Backgrounder: Mariette DiChristina

Mariette DiChristina

Photo courtesy of Mariette DiChristina.
© DiChristina 2006.


Some might call Mariette DiChristina, executive editor of Scientific American, a “space case,” and they would be absolutely right. For 20 years, DiChristina has been at the forefront of reporting about the science behind NASA’s push to explore space.

DiChristina, 41, says space captured her imagination even as a child growing up in North Tarrytown, New York. “You know how some kids can rattle off baseball statistics? I could recite the orbital periods of different satellites,” she said in a March telephone interview with this reporter.

Though she dreamt of becoming an astronaut, the thought of studying mathematics dissuaded her. In college, her skillful writing and knowledge of science attracted the attention of her Boston University professors. As an undergrad, she was encouraged to take the first graduate level science journalism class ever offered at the college.

After graduating from Boston University in 1986, with a journalism degree, DiChristina was hired by the Gannett Westchester Newspapers as the Pelham municipal reporter.
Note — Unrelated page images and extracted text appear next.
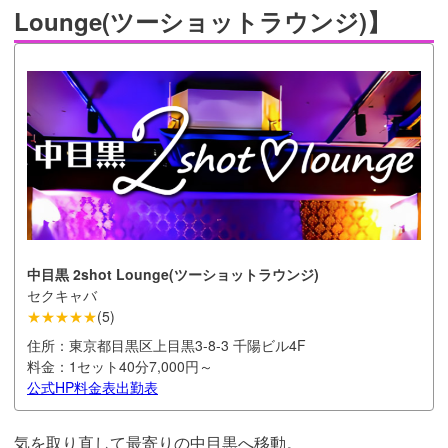
Lounge(ツーショットラウンジ)】
中目黒 2shot Lounge(ツーショットラウンジ)
セクキャバ
★★★★★
(
5
)
住所：
東京都目黒区上目黒3-8-3 千陽ビル4F
料金：
1セット40分7,000円～
公式HP
料金表
出勤表
気を取り直して最寄りの中目黒へ移動。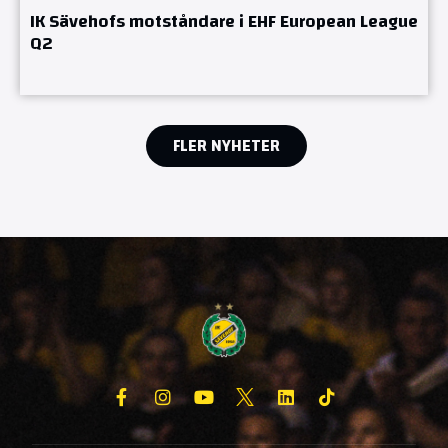
IK Sävehofs motståndare i EHF European League
Q2
FLER NYHETER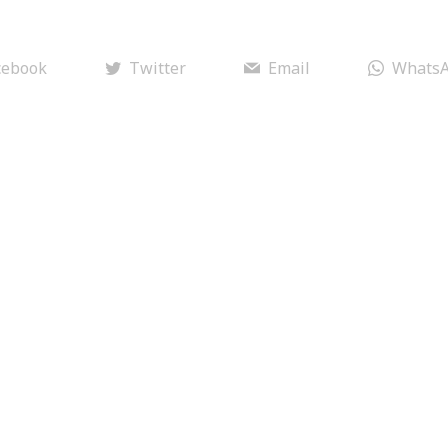
cebook
Twitter
Email
Whats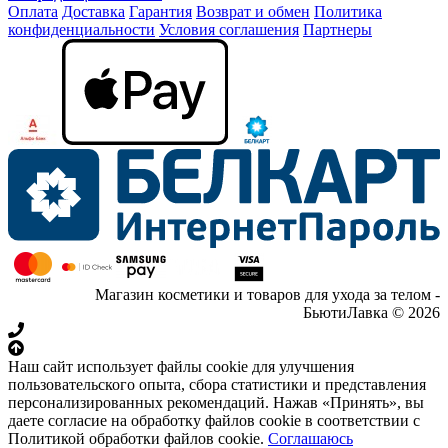
Оплата
Доставка
Гарантия
Возврат и обмен
Политика
конфиденциальности
Условия соглашения
Партнеры
Магазин косметики и товаров для ухода за телом -
БьютиЛавка © 2026
Наш сайт использует файлы cookie для улучшения
пользовательского опыта, сбора статистики и представления
персонализированных рекомендаций. Нажав «Принять», вы
даете согласие на обработку файлов cookie в соответствии с
Политикой обработки файлов cookie.
Соглашаюсь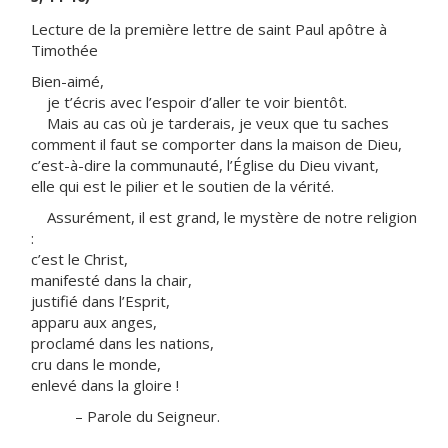
Lecture de la première lettre de saint Paul apôtre à
Timothée
Bien-aimé,
je t’écris avec l’espoir d’aller te voir bientôt.
Mais au cas où je tarderais, je veux que tu saches
comment il faut se comporter dans la maison de Dieu,
c’est-à-dire la communauté, l’Église du Dieu vivant,
elle qui est le pilier et le soutien de la vérité.
Assurément, il est grand, le mystère de notre religion
:
c’est le Christ,
manifesté dans la chair,
justifié dans l’Esprit,
apparu aux anges,
proclamé dans les nations,
cru dans le monde,
enlevé dans la gloire !
– Parole du Seigneur.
Even when reporting on local issues, DiChristina’s fascination with science informed her writing. “I wrote lots of science stories, but I didn’t call them that,” she told this reporter.

For example, Gannett Westchester Newspapers asked DiChristina to write a story about how a common species of marine fish, the bluefish, had returned to the coast earlier in the season than expected. Instead of simply photographing the fisherman who caught the fish, DiChristina dug further. She spoke with a naturalist to get a scientific perspective on the lifestyle of bluefish. The first story spawned a series on coastal sea life, linking many ecological changes to the early arrival of the bluefish.
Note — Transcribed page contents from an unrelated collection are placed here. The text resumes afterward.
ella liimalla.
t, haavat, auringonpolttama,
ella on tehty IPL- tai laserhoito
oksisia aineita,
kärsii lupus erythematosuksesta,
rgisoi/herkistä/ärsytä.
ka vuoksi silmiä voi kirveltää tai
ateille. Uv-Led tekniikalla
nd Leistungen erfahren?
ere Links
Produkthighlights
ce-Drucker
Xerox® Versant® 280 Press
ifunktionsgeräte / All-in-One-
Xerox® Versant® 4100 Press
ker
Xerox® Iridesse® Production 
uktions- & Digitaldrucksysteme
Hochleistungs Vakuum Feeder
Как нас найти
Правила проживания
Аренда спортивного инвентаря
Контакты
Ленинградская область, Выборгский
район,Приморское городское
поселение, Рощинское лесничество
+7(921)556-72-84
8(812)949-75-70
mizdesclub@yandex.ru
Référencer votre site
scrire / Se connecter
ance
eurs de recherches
In 1987, DiChristina landed a job as a copy editor at Popular Science. She was quickly promoted to associate editor and then senior editor, gaining the confidence of her bosses along the way. Ultimately, DiChristina was given free reign to pursue her longstanding interest in space exploration and the technologies that make it possible. Her stories about the Hubble telescope, X-ray observatories, and planets outside our solar system helped Popular Science bag a 2001 Douglas S. Morrow Public Awareness Award, acknowledging the magazine’s contribution to increasing public awareness about space exploration.

DiChristina steadily worked her way up the masthead at Popular Science and, in 1997, she was named executive editor. Then, after 14 years with the magazine, she decided it was time to move on. In 2001, DiChristina became executive editor of Scientific American, the oldest continuously published magazine in America.

While her fascination with space science endures, DiChristina has lately turned her attention to what John Horgan called “the final frontier of science” in a 2000 article for Globe and Mail: the brain. In late 2004, she helped launch Scientific American MIND, a bi-monthly magazine that chronicles breakthroughs in psychology and neuroscience.

DiChristina also contributed to the second edition of A Field Guide for Science Writers (2005), in which she characterized science journalism as, “an enterprise that educates the citizenry in a way that makes them scientifically savvy.”

She credits her unflagging excitement about science for her continued success. “[Writing and editing science stories] still tickles me,” she told this reporter. “I can’t think of a more fun thing to do.”

Bob Grant is a first year graduate student in NYU’s Science, Health, and Environmental Reporting Program.

SOURCES

  • DiChristina, Mariette. Telephone Interview. 28 Mar 2006.
  • Blum, Deborah, Mary Knudson and Robin Marantz Henig, eds. A Field Guide for Science Writers. New York: Oxford University Press, 2006.